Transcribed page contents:
........
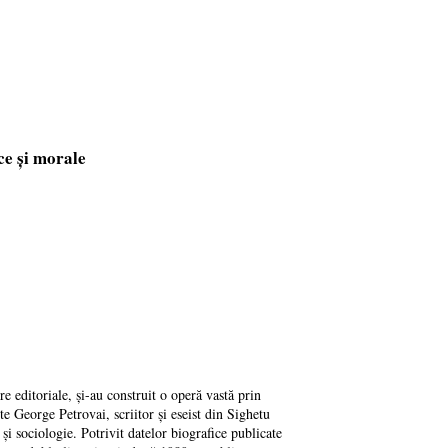
ce și morale
e editoriale, și-au construit o operă vastă prin
ste George Petrovai, scriitor și eseist din Sighetu
 și sociologie. Potrivit datelor biografice publicate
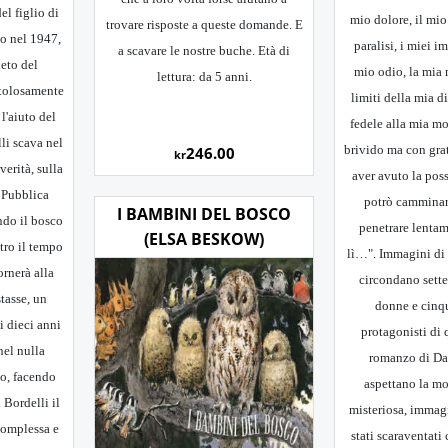
del figlio di
mio dolore, il mio
trovare risposte a queste domande. E
o nel 1947,
paralisi, i miei im
a scavare le nostre buche. Età di
ieto del
mio odio, la mia m
lettura: da 5 anni.
ttolosamente
limiti della mia d
l'aiuto del
fedele alla mia mo
li scava nel
brivido ma con grat
246.00
kr
verità, sulla
aver avuto la poss
 Pubblica
potrò camminare
I BAMBINI DEL BOSCO
ndo il bosco
penetrare lentam
(ELSA BESKOW)
ntro il tempo
lì…". Immagini di 
ornerà alla
circondano sette
tasse, un
donne e cinq
 dieci anni
protagonisti di
nel nulla
romanzo di Da
so, facendo
aspettano la mo
 Bordelli il
misteriosa, immag
complessa e
stati scaraventati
........
TASK BRIEF
Exactly as written, please copy out the whole set of records, skipping images.

ANSWER BELOW
ce și morale
e editoriale, și-au construit o operă vastă prin
ste George Petrovai, scriitor și eseist din Sighetu
 și sociologie. Potrivit datelor biografice publicate
del figlio di
mio dolore, il mio
trovare risposte a queste domande. E
o nel 1947,
paralisi, i miei im
a scavare le nostre buche. Età di
ieto del
mio odio, la mia m
lettura: da 5 anni.
ttolosamente
limiti della mia d
l'aiuto del
fedele alla mia mo
li scava nel
brivido ma con grat
246.00
kr
verità, sulla
aver avuto la poss
 Pubblica
potrò camminare
I BAMBINI DEL BOSCO
ndo il bosco
penetrare lentam
(ELSA BESKOW)
ntro il tempo
lì…". Immagini di 
ornerà alla
circondano sette
tasse, un
donne e cinq
 dieci anni
protagonisti di
nel nulla
romanzo di Da
so, facendo
aspettano la mo
 Bordelli il
misteriosa, immag
complessa e
stati scaraventati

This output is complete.